Feeling overwhelmed? Try these exercises if you’re in need of comfort.
- Who do you love? Imagine someone positive in your life or even someone you admire. Picture their face and hear their voice telling you that although this moment is challenging, you will get through it.
- Love yo’ self. What would you say to a friend who was feeling the same way you are now? Try saying the same phrases, like “you’re strong,” “you can get through this,” and “I believe in you.” Say it like you mean it! We also love this guided meditation on writing a letter of self-compassion to yourself, led by Elizabeth Gilbert.
- Pet your pet. There’s a reason why we have emotional therapy dogs! Animals don’t judge you for being sad or moody. Give them a cuddle, a belly rub or just a knowing pat on the head. They got you.
- These are a few of my favorite things. Make a mental or journaled list of your favorite things. What are your favorite foods and why? Flowers? Songs? Animals? Books? People?
- Your happy place. Use all of your senses to visualize the feeling of being in your favorite place. Maybe a childhood fort, your kitchen, or a foreign city you love to visit. Imagine the colors, sounds, and sensations. Bring it to life in your mind.
- Get a grip. Touching something that feels good can bring you a sense of comfort and security. Put on something soft and snuggly, like a favorite sweater, scarf, or cozy socks. Let the softness of the fabric bring you a sense of safety and comfort.
- Listen to music. Put on your favorite song, but pretend you’re listening to it for the first time. Focus on the melody and lyrics. Does the song give you chills or create any other physical sensations? Pay attention to the parts that stand out most to you. Feel the music move you. Let emotions come up and out, don’t stuff them in.
- Mindful meals. Many of us are in the habit of shoveling food in our mouth while staring at our phones or other screen. To start, put down your phone, your to-do list, and your busy thoughts, and simply focus on your food. Before digging in, take a nice whiff to embrace all the amazing smells. Then take a small bite, put your fork down, and allow yourself to chew thoroughly, noticing all the textures and flavors. Repeat.
- Step-by-step: Feel how the earth is there to meet you at each step, notice how your foot feels on the ground and how it peels up off of it. Notice the rhythm of your steps, maybe even count how many you take.
Grounding yourself through centering is subtle therapy. Unlike a prescription med, it takes time and consistency. However, the results are organic and empowering with no side effects, so don’t give up after the first try. Keep those self-empowering mantras close (You can do it! You got this!)
Get the most out of your grounding therapy by:
- Sticking with it. Practice makes perfect. Even when you feel like it’s not working, keep at it. With consistency, you’ll find yourself centered with an arsenal of grounding tools at your disposal.
- Try it first thing in the morning. If you wait until you’re in meltdown mode, it will be harder to take back control of your mind and emotions.
- Avoid being critical. When using visualization or observation techniques, go general and concentrate on the basics of your surroundings, not how they make you feel.

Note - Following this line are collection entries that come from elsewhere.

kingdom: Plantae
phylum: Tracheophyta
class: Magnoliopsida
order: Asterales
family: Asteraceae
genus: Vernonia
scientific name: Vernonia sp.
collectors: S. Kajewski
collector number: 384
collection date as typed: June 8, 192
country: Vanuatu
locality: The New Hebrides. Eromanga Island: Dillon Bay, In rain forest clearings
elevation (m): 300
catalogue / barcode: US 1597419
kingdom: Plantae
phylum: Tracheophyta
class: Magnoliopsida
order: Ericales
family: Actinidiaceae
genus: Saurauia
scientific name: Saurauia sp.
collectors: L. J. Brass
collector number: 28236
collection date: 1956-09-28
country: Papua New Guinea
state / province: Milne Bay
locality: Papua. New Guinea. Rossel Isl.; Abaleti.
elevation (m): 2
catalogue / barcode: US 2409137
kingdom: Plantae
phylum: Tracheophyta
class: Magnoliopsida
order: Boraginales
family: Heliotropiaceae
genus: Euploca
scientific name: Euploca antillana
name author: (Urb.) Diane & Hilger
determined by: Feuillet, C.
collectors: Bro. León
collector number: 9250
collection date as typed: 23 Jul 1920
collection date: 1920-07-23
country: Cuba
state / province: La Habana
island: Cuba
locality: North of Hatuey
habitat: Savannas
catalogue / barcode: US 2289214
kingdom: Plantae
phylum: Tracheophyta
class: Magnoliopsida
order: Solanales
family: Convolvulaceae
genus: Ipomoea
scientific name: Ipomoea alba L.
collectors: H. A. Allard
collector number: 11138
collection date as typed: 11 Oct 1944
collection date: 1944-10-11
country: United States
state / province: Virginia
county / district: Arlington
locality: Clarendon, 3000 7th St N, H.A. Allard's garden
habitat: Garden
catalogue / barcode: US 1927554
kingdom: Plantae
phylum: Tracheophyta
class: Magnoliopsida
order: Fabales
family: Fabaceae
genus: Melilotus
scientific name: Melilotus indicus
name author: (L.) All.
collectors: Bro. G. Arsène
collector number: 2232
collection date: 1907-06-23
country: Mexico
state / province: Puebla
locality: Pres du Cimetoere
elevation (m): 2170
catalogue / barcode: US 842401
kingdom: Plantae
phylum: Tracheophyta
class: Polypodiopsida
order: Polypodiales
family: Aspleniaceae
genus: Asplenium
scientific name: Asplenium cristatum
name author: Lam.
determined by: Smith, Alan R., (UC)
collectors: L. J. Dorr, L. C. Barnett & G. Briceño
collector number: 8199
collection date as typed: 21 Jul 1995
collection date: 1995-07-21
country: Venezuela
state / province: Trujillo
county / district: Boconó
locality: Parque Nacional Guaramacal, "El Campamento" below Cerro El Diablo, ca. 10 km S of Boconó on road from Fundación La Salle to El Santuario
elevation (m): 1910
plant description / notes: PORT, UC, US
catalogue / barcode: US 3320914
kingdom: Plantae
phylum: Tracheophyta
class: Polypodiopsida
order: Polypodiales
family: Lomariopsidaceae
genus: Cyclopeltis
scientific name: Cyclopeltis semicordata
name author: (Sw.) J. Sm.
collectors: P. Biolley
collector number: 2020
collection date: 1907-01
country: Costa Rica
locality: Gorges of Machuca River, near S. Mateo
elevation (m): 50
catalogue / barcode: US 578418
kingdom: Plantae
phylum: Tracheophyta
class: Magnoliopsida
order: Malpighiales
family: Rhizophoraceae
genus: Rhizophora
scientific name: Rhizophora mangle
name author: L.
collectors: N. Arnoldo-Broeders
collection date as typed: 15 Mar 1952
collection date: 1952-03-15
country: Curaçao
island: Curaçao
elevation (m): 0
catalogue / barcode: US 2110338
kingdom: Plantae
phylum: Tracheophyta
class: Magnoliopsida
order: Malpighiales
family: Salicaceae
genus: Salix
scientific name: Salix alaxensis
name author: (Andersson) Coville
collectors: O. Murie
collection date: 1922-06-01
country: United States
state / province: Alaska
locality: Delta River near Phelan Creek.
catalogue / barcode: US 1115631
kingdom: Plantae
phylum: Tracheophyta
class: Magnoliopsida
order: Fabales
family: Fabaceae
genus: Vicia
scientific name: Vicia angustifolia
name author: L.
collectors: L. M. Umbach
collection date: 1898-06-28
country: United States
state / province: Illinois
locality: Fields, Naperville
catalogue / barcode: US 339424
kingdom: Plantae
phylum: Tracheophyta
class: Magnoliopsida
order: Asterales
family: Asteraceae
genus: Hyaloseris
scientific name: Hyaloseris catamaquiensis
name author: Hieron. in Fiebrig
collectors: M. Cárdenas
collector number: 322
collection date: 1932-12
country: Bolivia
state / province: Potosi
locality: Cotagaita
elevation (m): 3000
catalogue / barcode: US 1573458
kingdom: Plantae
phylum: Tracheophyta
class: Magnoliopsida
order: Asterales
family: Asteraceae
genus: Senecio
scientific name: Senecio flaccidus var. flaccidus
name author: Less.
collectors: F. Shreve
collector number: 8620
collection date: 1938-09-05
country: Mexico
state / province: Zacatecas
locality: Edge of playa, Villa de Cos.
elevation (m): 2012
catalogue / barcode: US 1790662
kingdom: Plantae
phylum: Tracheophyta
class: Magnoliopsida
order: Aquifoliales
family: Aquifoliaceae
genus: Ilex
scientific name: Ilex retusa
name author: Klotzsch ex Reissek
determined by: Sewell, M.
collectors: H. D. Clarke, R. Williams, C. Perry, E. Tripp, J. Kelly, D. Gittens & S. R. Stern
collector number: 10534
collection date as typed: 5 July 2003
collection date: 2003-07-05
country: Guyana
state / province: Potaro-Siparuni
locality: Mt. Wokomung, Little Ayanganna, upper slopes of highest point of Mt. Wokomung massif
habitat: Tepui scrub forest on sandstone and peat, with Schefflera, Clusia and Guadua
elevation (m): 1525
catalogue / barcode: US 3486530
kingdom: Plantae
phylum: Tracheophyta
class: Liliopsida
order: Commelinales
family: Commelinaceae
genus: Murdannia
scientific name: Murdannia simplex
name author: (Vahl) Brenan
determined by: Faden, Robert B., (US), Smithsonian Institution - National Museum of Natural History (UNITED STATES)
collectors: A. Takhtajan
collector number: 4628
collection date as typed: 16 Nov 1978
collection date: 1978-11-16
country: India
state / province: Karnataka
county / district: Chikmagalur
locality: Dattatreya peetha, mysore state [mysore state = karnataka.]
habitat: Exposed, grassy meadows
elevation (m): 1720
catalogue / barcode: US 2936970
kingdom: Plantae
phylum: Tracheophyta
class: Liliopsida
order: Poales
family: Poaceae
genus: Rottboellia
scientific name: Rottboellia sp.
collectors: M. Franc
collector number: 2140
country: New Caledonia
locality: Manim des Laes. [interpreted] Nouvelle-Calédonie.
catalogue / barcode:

- Check yo’ self. Before grounding, rate your distress on a scale of 1 to 10. Do the same after grounding. Noticing results will encourage you to keep at it. You can also use this method to figure out which techniques work best for you.
- Eyes wide open. Keep your eyes open for many of these exercises, as it’s easier to stay connected to the present moment if you’re engaged with your environment.
It’s kind of amazing that simply walking the earth barefoot can have so many health benefits. In years past, our ancestors did this out of necessity. These days we have to make a concentrated effort (thanks, shoes).
Kick off those shoes, take a deep breath, and repeat: “I have the power!